WASHINGTON, D.C. (December 17, 2020)—The National Association for Home Care & Hospice (NAHC) is expressing support for two measures that would improve reimbursement and respite care services.
Legislation introduced in the House of Representatives would provide for an extension of the Medicare sequestration moratoria. With the end of 2020 fast approaching, and thus the end of the CARES Act-mandated sequestration moratoria, providers across many Medicare sectors remain financially unsteady and in need of further relief. With the introduction of the Medicare Sequester COVID Moratorium Act, the bill sponsors are calling for a further extension to run through the end of the COVID-19 public health emergency.

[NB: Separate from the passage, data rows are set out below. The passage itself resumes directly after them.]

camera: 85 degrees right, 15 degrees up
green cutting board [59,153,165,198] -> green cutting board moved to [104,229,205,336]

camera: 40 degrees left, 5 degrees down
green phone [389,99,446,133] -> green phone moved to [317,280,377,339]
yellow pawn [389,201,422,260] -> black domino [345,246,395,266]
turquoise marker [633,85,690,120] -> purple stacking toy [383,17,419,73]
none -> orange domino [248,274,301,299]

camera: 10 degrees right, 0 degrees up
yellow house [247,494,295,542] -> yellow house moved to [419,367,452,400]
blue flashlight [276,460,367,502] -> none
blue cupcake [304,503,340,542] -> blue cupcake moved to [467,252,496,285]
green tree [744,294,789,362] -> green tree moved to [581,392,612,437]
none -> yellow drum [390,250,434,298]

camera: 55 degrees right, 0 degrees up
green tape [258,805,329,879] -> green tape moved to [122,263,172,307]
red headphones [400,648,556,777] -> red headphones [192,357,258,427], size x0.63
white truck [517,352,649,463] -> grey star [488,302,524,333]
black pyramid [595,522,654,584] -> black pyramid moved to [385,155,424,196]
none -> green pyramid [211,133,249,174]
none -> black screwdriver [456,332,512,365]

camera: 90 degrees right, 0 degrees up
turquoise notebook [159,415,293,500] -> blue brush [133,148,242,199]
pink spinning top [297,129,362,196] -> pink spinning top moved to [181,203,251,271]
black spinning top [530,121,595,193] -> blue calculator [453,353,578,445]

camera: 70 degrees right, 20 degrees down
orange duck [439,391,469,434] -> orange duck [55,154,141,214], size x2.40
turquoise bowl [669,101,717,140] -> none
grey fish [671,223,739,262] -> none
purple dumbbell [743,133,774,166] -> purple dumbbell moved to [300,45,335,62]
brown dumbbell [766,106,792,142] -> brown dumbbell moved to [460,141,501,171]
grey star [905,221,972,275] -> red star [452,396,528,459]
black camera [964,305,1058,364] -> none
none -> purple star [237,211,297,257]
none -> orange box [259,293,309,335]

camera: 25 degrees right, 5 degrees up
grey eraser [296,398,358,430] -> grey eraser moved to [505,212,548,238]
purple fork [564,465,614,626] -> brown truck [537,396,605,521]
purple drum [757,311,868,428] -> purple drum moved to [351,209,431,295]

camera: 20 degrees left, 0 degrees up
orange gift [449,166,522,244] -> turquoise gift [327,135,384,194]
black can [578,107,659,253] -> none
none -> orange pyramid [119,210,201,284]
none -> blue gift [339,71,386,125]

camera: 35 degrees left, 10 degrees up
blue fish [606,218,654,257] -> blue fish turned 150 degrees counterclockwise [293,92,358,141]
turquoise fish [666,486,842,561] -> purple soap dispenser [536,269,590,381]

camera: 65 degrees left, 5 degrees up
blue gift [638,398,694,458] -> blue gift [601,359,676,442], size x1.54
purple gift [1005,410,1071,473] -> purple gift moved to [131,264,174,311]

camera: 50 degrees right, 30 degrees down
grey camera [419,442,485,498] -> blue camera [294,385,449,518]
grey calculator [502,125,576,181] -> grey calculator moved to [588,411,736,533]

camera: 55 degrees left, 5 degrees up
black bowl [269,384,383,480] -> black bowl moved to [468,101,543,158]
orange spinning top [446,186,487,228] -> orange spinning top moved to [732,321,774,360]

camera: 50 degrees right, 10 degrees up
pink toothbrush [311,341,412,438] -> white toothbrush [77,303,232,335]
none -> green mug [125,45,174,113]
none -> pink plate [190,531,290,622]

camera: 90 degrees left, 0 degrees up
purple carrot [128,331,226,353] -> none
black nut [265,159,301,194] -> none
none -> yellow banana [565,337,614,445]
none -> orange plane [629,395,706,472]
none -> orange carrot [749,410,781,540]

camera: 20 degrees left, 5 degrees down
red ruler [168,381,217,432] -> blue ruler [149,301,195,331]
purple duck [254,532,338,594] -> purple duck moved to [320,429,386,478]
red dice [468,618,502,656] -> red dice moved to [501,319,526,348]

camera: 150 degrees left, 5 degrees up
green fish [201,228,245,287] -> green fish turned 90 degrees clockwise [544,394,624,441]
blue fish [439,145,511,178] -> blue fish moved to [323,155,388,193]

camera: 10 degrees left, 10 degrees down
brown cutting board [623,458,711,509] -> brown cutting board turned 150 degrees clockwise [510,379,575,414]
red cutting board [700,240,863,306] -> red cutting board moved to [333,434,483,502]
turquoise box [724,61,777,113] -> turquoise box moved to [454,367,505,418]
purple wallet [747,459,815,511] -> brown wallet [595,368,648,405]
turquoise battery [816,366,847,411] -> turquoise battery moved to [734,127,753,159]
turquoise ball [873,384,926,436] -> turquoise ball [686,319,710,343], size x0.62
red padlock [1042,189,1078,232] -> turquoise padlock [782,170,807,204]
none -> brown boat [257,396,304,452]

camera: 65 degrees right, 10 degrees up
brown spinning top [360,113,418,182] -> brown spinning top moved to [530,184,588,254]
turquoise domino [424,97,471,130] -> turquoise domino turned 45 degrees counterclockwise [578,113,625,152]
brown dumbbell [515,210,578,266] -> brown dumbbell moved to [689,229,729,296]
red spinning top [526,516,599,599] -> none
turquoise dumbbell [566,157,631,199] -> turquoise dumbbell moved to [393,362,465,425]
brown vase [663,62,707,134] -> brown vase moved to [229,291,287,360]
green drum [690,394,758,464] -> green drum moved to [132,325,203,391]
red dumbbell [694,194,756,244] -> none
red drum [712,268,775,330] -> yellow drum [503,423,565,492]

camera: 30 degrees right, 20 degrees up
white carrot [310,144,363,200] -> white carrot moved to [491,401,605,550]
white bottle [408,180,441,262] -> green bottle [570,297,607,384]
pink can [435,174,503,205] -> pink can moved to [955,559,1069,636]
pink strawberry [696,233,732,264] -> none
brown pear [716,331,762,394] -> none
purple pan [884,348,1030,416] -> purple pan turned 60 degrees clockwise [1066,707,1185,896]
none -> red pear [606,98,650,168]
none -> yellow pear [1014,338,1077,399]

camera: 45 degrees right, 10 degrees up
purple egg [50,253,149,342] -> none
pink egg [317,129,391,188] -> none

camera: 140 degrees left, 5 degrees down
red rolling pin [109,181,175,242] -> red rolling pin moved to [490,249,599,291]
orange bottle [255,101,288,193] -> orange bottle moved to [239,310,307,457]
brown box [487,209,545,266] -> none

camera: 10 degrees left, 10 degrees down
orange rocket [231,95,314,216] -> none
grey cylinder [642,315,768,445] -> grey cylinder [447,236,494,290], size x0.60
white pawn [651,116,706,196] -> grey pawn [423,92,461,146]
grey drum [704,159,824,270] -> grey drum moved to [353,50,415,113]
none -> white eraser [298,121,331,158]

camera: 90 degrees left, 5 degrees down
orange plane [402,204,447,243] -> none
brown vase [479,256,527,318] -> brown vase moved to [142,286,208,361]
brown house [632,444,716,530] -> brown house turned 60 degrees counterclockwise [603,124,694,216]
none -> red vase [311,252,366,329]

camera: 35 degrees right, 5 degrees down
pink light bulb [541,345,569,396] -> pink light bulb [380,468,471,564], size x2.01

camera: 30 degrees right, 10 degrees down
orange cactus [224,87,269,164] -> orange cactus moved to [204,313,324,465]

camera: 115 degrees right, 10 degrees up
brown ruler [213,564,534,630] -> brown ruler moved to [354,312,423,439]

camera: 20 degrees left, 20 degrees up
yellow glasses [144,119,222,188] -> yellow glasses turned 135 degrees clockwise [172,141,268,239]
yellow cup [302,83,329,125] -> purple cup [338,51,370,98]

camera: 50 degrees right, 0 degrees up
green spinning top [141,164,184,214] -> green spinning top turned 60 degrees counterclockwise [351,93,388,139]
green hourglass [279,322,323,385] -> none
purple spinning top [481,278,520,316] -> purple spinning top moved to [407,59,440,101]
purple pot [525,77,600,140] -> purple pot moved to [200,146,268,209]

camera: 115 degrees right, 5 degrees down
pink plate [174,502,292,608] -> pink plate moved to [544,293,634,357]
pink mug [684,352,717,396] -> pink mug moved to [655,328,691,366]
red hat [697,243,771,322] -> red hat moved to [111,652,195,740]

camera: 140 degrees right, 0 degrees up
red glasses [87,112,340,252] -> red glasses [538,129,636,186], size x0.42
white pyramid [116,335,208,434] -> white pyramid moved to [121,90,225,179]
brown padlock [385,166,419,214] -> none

As part of the Coronavirus Aid, Relief, and Economic Security (CARES) Act, the $3 trillion COVID-19 stimulus and relief package passed in March, the Congress called for a suspension of Medicare sequestration through the end of 2020. This effectively added two percent to provider reimbursements. Sequestration suspension was one of several relief provisions intended to provide stability and offset COVID-19 related expenses, such as added personal protective equipment and staffing needs.
NAHC is in support of this legislation and has been actively working with the highest levels of Congressional leadership on a further extension. Previously, NAHC joined forces with the American Medical Association, American Hospital Association, and American Health Care Association on a joint letter to Congressional leadership requesting the extension through the end of the public health emergency.
The bill was introduced by Representatives Brad Schneider (D-IL), David McKinley (R-WV), Kim Schrier (D-WA), Tom Suozzi (D-NY), and Bobby Rush (D-IL).
NAHC has also joined with other likeminded organizations to write to the Chairs and Ranking Members of the Appropriations Committees in the Senate and House of Representatives to urge Congress to fully fund the Lifespan Respite Care Program, administered by the Administration on Aging, Administration for Community Living. For more than a decade, respite provided by the program has been a vital safety net for the nation’s family caregivers of both children and adults. During this pandemic, social isolation among family caregivers has intensified. Respite providers may be their only immediate contact for relief and other critical supports.
NAHC appreciates the increase provided in FY 2020 for the Lifespan Respite Care Program. To address the growing need to support family caregivers who are the linchpin of the nation’s long-term services and supports system, advocacy groups are requesting $10 million in FY 2021—the amount included in the House-passed bill. This program has received no additional funding from the recent emergency supplementals, yet Lifespan Respite grantees continue to respond to daily requests for respite and have created innovative and flexible new ways to meet caregiver needs during this pandemic.
By adapting consumer-directed respite voucher programs that help family caregivers pay for respite, many grantees and their partners were able to continue to offer respite through enhanced flexibilities. The Oklahoma Lifespan Respite program increased the voucher amount; expanded provider eligibility to include someone who lives with the caregiver and care recipient; and lifted the household income requirement. Virginia instituted similar flexibilities to meet increasing requests for respite since the end of April. In Nevada, Colorado and other states, grantees have extended time limits for voucher use to maximize flexibility in meeting family caregiver needs.
To maintain and expand support to isolated family caregivers in their networks, Lifespan Respite grantees and partners provide support through regular check-in phone calls, connections to food and basic supports, live Facebook events, online support groups, online activities to keep care recipients engaged, home-delivered or mailed care packages with activities for caregivers and care recipients, stress reduction and self-care webinars, and other virtual respite strategies.
National, State and local surveys have shown respite to be among the most frequently requested services by family caregivers. Yet, 86% of the nation’s family caregivers of adults do not receive respite. The percentage is similar for parents of children with special needs. For family caregivers caring for someone with Alzheimer’s, adults with developmental disabilities, individuals with Multiple Sclerosis (MS), ALS, spinal cord or traumatic brain injury, rare diseases as well as grandparents raising grandchildren and military caregivers, respite is especially elusive. Families caring for children, teens and adults with autism, physical disabilities or mental health conditions also can’t find or afford respite.
Lifespan Respite systems, which maximize existing resources, require that respite become more accessible and available to all family caregivers. As importantly, Lifespan Respite systems build respite capacity and improve quality by requiring states to focus on respite provider/volunteer training and recruitment, start-up of new respite services, and affordability issues for family caregivers who struggle financially, but are not eligible for any publicly funded respite services.
NAHC is grateful for the increase the Lifespan Respite Program received in FY 2020 to $6.1 million. However, additional funding is needed to meet the escalating need, especially in this stressful and isolating time of COVID-19. By investing in Lifespan Respite and other family and caregiver supports, the goal of avoiding or delaying more costly and unwanted institutional care, foster care, hospitalizations and emergency room use, can be reached.
NAHC strongly urges Congress to fund Lifespan Respite at the modest request of $10 million in the upcoming omnibus appropriations bill.